At one point or another, every organization is faced with aging computer network software and equipment. We often work with businesses to evaluate the current IT infrastructure compared to the current and future needs of the company. We ask questions such as:
- Is cloud technology currently being used for software applications, email, file storage or data backups?
- If not, is it more affordable and/or more secure to migrate to the cloud for any of those IT needs? Does it make workflow easier?
- Is the company ready to move their software applications and file storage to a data center for disaster recovery purposes?
- What are the compliance requirements for the industry and are they currently being met?
Each company has different IT requirements so the answers to those questions will vary. We often find that for many businesses, especially those in the healthcare, manufacturing or financial industries, integrating data center services are very beneficial.
What is a Data Center?
A data center is a secure facility that houses a large group of networked computer servers. Many organizations rent space at these data centers to centralize IT operations and/or server equipment. Think of it as the “IT brain” of a company. Organizations use data centers for file storage, email storage, data virtualization and more.
What is Colocation?
Oftentimes, when looking at data centers, you’ll see the term “colocation” or “colo”. Typically, this means that a business is renting space from the data center but providing their own IT equipment to use (rather than using the Data Center’s equipment). The data center provides the building, cooling, power, bandwidth and physical security while the client provides the equipment.
Benefits of a Datacenter
The primary benefit of a colocation is redundancy.
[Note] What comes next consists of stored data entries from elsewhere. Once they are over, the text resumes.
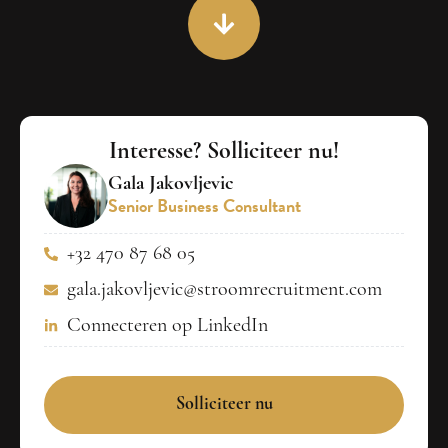
Interesse? Solliciteer nu!
Gala Jakovljevic
Senior Business Consultant
+32 470 87 68 05
gala.jakovljevic@stroomrecruitment.com
Connecteren op LinkedIn
Solliciteer nu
Having a redundant server means that if one fails, you can quickly and easily (sometimes seamlessly) switch from one to the other. This results in very minimal downtime for your business due to a server hard drive failure or other equipment issue.
Disaster recovery is another valuable benefit that data centers can assist with. If your company has mission critical applications housed on systems at the office, using a data center to duplicate your systems can provide an inexpensive way to improve your recovery times. A fire, flood or other disaster can render your systems inoperable. In those cases, a properly prepared disaster recovery configuration can provide a backup system to use, for an extended period of time if needed. If you add all the costs associated with building out a disaster recovery location – including rental of a space, hardware, networking and power – it’s easy to see why a data center offers an economical solution.
Security is also an important aspect; especially if your organization has to comply with industry regulations such as HIPAA Security. Opting to house your IT in a data center reduces the burden of having multifaceted security for your sensitive information in-house. Often, your business will be better protected.
At Burgess Technology Services, we work closely with Maine data centers. We understand what they offer and how their services can integrate with your network. Any third-party managed IT provider should have the same working relationship with data centers in your area.